Unlocking the outside door and being the first one to stride into the dark office felt good. I flicked on the lights, inviting that familiar dull hum to envelop the space. It felt so normal to walk the stretch to my chair. Past Bea's front desk of organized chaos. Clara's perfectly ordered cubicle with walls covered in photos of her favorite vacation spots. Dave's stacks of textbooks, manuals, and half-filled notebooks. Janice's veritable green house of draping stems and waxy leaves. I stared at the floor as I passed Ryan's desk. Reaching my little nook, I placed my hand on my chair. For some reason, I decided to look back at Switch's desk.

It was orderly. Just enough things on it to not feel empty, but nothing about it was personal. At least not personal to him. There were plenty of odds and ends that our coworkers had gifted him, and he put on display.
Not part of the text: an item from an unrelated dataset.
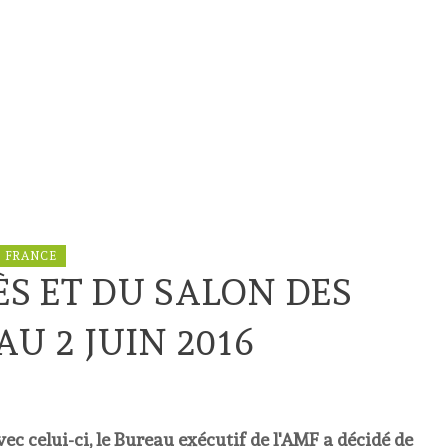
E FRANCE
S ET DU SALON DES
AU 2 JUIN 2016
vec celui-ci, le Bureau exécutif de l'AMF a décidé de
A stack of lined, plant-themed post-its with curlicues at the bottom. Janice. Three top-of-the-line ball point pens in red, black, and green. Dave. A tin of salon-quality hair gel as a joke. Clara. A psychedelic-colored, stuffed platypus. Bea. A dozen other things that I could drop off at the desk of the person who gave it to him if I had to. Even the Mayan-themed coffee mug came from that intern whose name I forgot. None of it fit together. None of it was really his. None of it had his aura. The gestalt looked more like a poorly planned showroom mockup than a real person's space.

The impulse to take a closer look griped me. More than that, I dared to sit down in his chair. To satisfy my curiosity about what the world looked like from his perspective. I thought something would click. That putting myself into his position would reveal something important about him. Whatever I had expected to find was not there. I saw another angle on the same view I had from my identical office chair. I shook my head, stood up, and returned to my desk.

Comparing his cubical to mine, it dawned on me how stark my space was. Nothing I had brought. No gifts. Just a pile of pens on a messy stack of paperwork. An office artifact someone could have accidently left at a vacant desk in a moment of distraction. The only thing that betrayed the fact that the cubical had an occupant was the lack of dust on the keyboard. Compared to the warren of dust bunnies building up behind the moni—there was something behind the monitor.

I pulled out the object and nearly lost my composure. There was a trash can by the printer. I walked up to it. I moved aside a ream of discarded paper. I dropped the squishy shark into the bottom of the can. I buried it.

The rest of the day was lost repaying code debt. Fixing formatting. Adding and updating documentation. Leaving comments to remind myself to refactor a few poorly written functions. All the mindless tasks that make up the bureaucracy of programming.

I only stopped when Bea flicked the lights on and off to get my attention. It was going on 6:30 pm, and she was on her way out. She reminded me to kill the lights before I left. I told her I would and said goodnight. Another ten minutes of staring at my cursor blink. Finally, I pushed my final commit for the day and stood up to leave. Lights out. Checked that the door locked after me. Drifted to my car. Reached out to open the door. The shark was shoved into the handle.

"I get the feeling that you and Ryan had a fight?" Switch sat cross-legged on the hood of his car just a few spaces away from mine. He was even smoking. I was so out of it that I had not noticed the smell.